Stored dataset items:
┏━━

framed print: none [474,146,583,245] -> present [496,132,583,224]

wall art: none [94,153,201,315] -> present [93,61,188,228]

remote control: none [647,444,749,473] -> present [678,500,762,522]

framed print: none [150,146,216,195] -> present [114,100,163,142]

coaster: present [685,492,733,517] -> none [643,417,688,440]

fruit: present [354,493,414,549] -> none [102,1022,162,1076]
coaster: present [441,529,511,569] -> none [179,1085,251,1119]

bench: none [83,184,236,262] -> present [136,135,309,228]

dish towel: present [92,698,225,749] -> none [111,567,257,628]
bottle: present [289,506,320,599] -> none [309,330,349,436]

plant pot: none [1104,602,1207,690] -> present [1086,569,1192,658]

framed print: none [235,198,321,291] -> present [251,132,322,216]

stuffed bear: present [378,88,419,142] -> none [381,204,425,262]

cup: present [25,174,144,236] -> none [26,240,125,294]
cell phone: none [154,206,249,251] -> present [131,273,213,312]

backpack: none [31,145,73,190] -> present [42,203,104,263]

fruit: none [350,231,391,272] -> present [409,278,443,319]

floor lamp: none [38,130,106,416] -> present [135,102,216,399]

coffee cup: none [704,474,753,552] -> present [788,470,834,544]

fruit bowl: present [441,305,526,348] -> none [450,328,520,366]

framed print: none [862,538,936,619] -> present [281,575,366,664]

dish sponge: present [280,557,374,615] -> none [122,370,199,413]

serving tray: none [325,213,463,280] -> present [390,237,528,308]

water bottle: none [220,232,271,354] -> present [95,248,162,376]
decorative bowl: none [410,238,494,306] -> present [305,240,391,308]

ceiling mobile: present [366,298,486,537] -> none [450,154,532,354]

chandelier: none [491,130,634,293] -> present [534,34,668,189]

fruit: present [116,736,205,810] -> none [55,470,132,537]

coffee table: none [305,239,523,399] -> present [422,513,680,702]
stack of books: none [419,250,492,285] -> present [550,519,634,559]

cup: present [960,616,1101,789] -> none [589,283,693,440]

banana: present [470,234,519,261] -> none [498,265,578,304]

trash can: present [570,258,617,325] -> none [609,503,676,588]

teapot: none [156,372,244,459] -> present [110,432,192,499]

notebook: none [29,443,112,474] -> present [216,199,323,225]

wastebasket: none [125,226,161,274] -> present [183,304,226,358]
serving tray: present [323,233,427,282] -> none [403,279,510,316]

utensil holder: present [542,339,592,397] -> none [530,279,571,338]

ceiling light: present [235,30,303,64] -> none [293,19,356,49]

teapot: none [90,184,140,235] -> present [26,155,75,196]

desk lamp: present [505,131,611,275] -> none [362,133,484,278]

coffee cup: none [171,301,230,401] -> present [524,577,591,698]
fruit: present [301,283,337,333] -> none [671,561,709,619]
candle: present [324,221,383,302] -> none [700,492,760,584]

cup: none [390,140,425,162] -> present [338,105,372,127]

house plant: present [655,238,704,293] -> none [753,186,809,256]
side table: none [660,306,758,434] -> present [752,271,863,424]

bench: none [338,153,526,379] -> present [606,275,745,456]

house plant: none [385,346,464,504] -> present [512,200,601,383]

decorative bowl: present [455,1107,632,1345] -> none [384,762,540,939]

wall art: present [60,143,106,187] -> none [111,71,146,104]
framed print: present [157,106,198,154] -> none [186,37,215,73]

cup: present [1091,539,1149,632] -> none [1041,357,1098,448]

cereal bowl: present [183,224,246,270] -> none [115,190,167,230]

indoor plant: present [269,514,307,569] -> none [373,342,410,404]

┗━━

WORK REQUEST:
Copy each line of the records verbatim.

WRITTEN SOLUTION:
framed print: none [474,146,583,245] -> present [496,132,583,224]

wall art: none [94,153,201,315] -> present [93,61,188,228]

remote control: none [647,444,749,473] -> present [678,500,762,522]

framed print: none [150,146,216,195] -> present [114,100,163,142]

coaster: present [685,492,733,517] -> none [643,417,688,440]

fruit: present [354,493,414,549] -> none [102,1022,162,1076]
coaster: present [441,529,511,569] -> none [179,1085,251,1119]

bench: none [83,184,236,262] -> present [136,135,309,228]

dish towel: present [92,698,225,749] -> none [111,567,257,628]
bottle: present [289,506,320,599] -> none [309,330,349,436]

plant pot: none [1104,602,1207,690] -> present [1086,569,1192,658]

framed print: none [235,198,321,291] -> present [251,132,322,216]

stuffed bear: present [378,88,419,142] -> none [381,204,425,262]

cup: present [25,174,144,236] -> none [26,240,125,294]
cell phone: none [154,206,249,251] -> present [131,273,213,312]

backpack: none [31,145,73,190] -> present [42,203,104,263]

fruit: none [350,231,391,272] -> present [409,278,443,319]

floor lamp: none [38,130,106,416] -> present [135,102,216,399]

coffee cup: none [704,474,753,552] -> present [788,470,834,544]

fruit bowl: present [441,305,526,348] -> none [450,328,520,366]

framed print: none [862,538,936,619] -> present [281,575,366,664]

dish sponge: present [280,557,374,615] -> none [122,370,199,413]

serving tray: none [325,213,463,280] -> present [390,237,528,308]

water bottle: none [220,232,271,354] -> present [95,248,162,376]
decorative bowl: none [410,238,494,306] -> present [305,240,391,308]

ceiling mobile: present [366,298,486,537] -> none [450,154,532,354]

chandelier: none [491,130,634,293] -> present [534,34,668,189]

fruit: present [116,736,205,810] -> none [55,470,132,537]

coffee table: none [305,239,523,399] -> present [422,513,680,702]
stack of books: none [419,250,492,285] -> present [550,519,634,559]

cup: present [960,616,1101,789] -> none [589,283,693,440]

banana: present [470,234,519,261] -> none [498,265,578,304]

trash can: present [570,258,617,325] -> none [609,503,676,588]

teapot: none [156,372,244,459] -> present [110,432,192,499]

notebook: none [29,443,112,474] -> present [216,199,323,225]

wastebasket: none [125,226,161,274] -> present [183,304,226,358]
serving tray: present [323,233,427,282] -> none [403,279,510,316]

utensil holder: present [542,339,592,397] -> none [530,279,571,338]

ceiling light: present [235,30,303,64] -> none [293,19,356,49]

teapot: none [90,184,140,235] -> present [26,155,75,196]

desk lamp: present [505,131,611,275] -> none [362,133,484,278]

coffee cup: none [171,301,230,401] -> present [524,577,591,698]
fruit: present [301,283,337,333] -> none [671,561,709,619]
candle: present [324,221,383,302] -> none [700,492,760,584]

cup: none [390,140,425,162] -> present [338,105,372,127]

house plant: present [655,238,704,293] -> none [753,186,809,256]
side table: none [660,306,758,434] -> present [752,271,863,424]

bench: none [338,153,526,379] -> present [606,275,745,456]

house plant: none [385,346,464,504] -> present [512,200,601,383]

decorative bowl: present [455,1107,632,1345] -> none [384,762,540,939]

wall art: present [60,143,106,187] -> none [111,71,146,104]
framed print: present [157,106,198,154] -> none [186,37,215,73]

cup: present [1091,539,1149,632] -> none [1041,357,1098,448]

cereal bowl: present [183,224,246,270] -> none [115,190,167,230]

indoor plant: present [269,514,307,569] -> none [373,342,410,404]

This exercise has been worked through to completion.